It's Time for Rosé, Seriously

There’s a rosé renaissance upon us. From the wall of pink at the LCBO signaling spring, to the “rosé all day” marketing slogans, to the proliferation of rosé made in our own backyard—it feels like rosé's time is now.

Perhaps the biggest driver of Ontario's rosé renaissance is that winemakers are taking it seriously, focusing on growing the right grapes in the right locations to make the best rosé.

“Niagara has the perfect building blocks for great rosé,” says Ilya Senchuk, owner and winemaker at Leaning Post Wines. “We have a cool climate with grape varieties—Gamay, Pinot Noir and Cabernet Franc—that make delicious rosé. The wines have natural high acidity and fresh fruit that many warmer winemaking regions would love to have.”

The variety of grapes grown for rosé in Ontario – Merlot and Syrah are used as well – gives winemakers a Lego box of choices to craft their rosés ensuring a diversity of styles and greater choice for consumers.

Winemaker Shiraz Mottiar embraces empowering wine lovers with choice and a wine portfolio that includes four rosés, three still and one sparkling. “At Malivoire we now produce more rosé than red or white wine,” he says. “It’s a big part of our winery’s identity.” They've built the province's largest rosé portfolio and a loyal following for all styles, from the easy-drinking Ladybug to the layered and savoury single vineyard Moira rosé.

Craig McDonald, Vice-President, Winemaking with Andrew Peller Limited, notes that his properties are finding a similar market for very different styles of rosé. While the Trius offering is juicy and gluggable, Thirty Bench is producing a deeper, more age-able style of rosé and Peller crafts a version of the quintessential pale and dry Provençal summer sipper. Gone are the days of one rosé to please all. There’s quite literally an Ontario rosé for everyone.

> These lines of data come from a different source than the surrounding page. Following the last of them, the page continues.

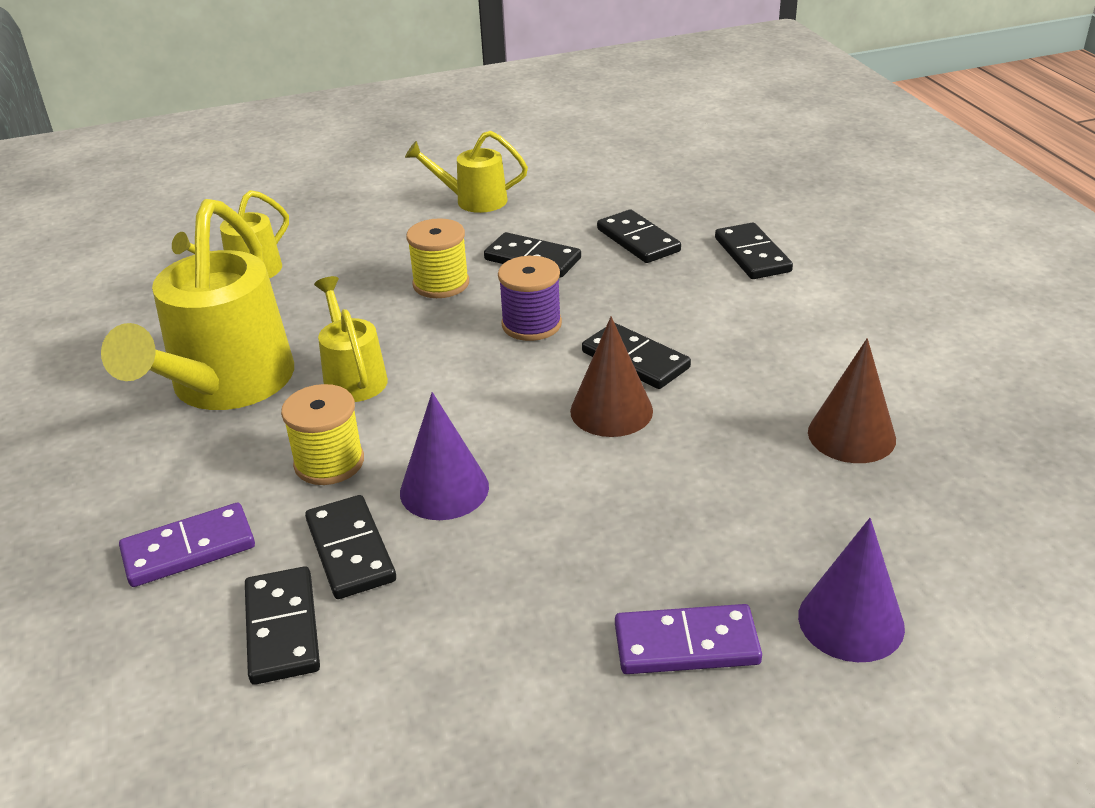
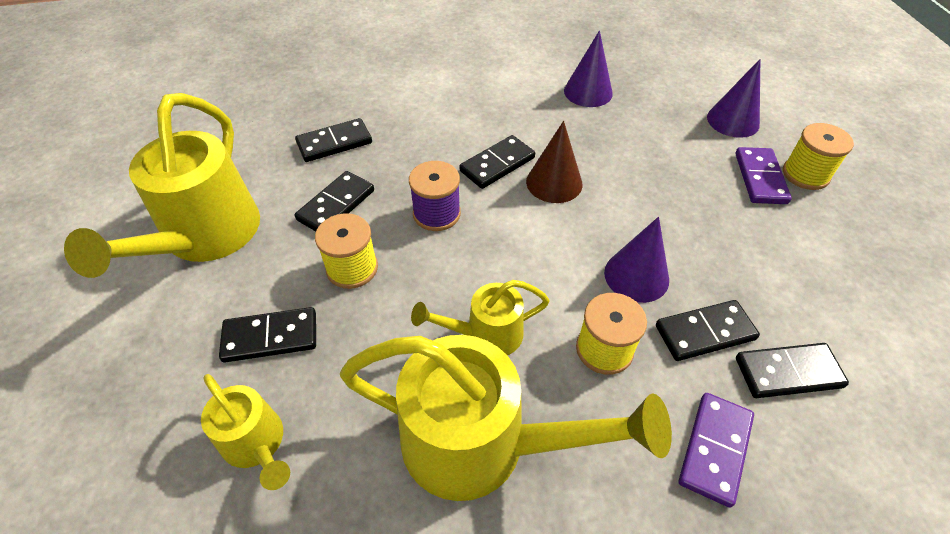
camera: 85 degrees left, 15 degrees up
purple domino [119,503,255,587] -> purple domino turned 45 degrees clockwise [679,393,754,507]
yellow watering can [405,131,528,213] -> yellow watering can [64,93,260,278], size x1.92
black domino [715,222,793,279] -> black domino moved to [219,307,316,362]
brown cone [808,338,896,463] -> purple cone [564,30,613,107]
none -> yellow spool [783,123,854,190]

This diversity is what Senchuck terms rosé’s “populist and interesting” personality, which also makes it an ideal choice for foodies and sommeliers looking for more diverse food pairing options. Many rosés are made like white wines they so they maintain similar qualities like bright acidity and freshness along with lots of fruit that pairs beautifully with lighter summer fare. Rosés can also be made in the saignée method, “bleeding” off a portion of red wine juice, which gives them the tannins and structure to partner with meat and richer foods.

As the versatility of rosé becomes better known it is no longer just a summer wine, but a great option all year round. MacDonald sums it up: “It’s part of a natural evolution. We are always a bit behind Europe, where rosé has always been a more serious wine, and we are just now discovering our own great rosés. For me personally it is a go-to wine; sometimes I feel like a red wine and sometimes a white, but I always want a rosé.”

Try these local wines:

Trius Rosé 2018

A blend of Gamay, Pinot Noir and Syrah with a touch of Pinot Meunier. Bright notes of wild strawberry, pink grapefruit and peach from Gamay and Pinot and a slight spicy finish from the Syrah. Plus it’s wearing the prettiest packaging you will find.

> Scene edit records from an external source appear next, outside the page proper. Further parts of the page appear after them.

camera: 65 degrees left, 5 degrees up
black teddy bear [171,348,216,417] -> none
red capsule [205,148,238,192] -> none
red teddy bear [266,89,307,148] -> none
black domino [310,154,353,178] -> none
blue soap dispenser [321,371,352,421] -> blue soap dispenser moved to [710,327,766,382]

Malivoire Ladybug Rosé 2018

Made from Cabernet Franc, Pinot Noir and Gamay this crowd pleaser is ripe, fruity and dry with some herbal notes, available at virtually any LCBO. The Beamsville winery also has two other paler shades of rosé in its line-up made from 100% Pinot Noir: the 2018 Moira Rosé ($25) and 2018 Vivant ($20). The first is made from its top vineyard is more floral with delicate, savoury notes, while the latter is more fruit forward with fresh strawberry and cranberry on the palate.

Leaning Post Rosé 2018

Mostly Pinot Noir with a bit of Cabernet Franc and Cabernet Sauvignon, balancing the earthy, leafy aspects of Pinot with the brighter fruit from the Cabs. Winery only and with 800 cases produced it goes fast, but look for this rosé on restaurant wine lists — it’s popular amongst sommeliers.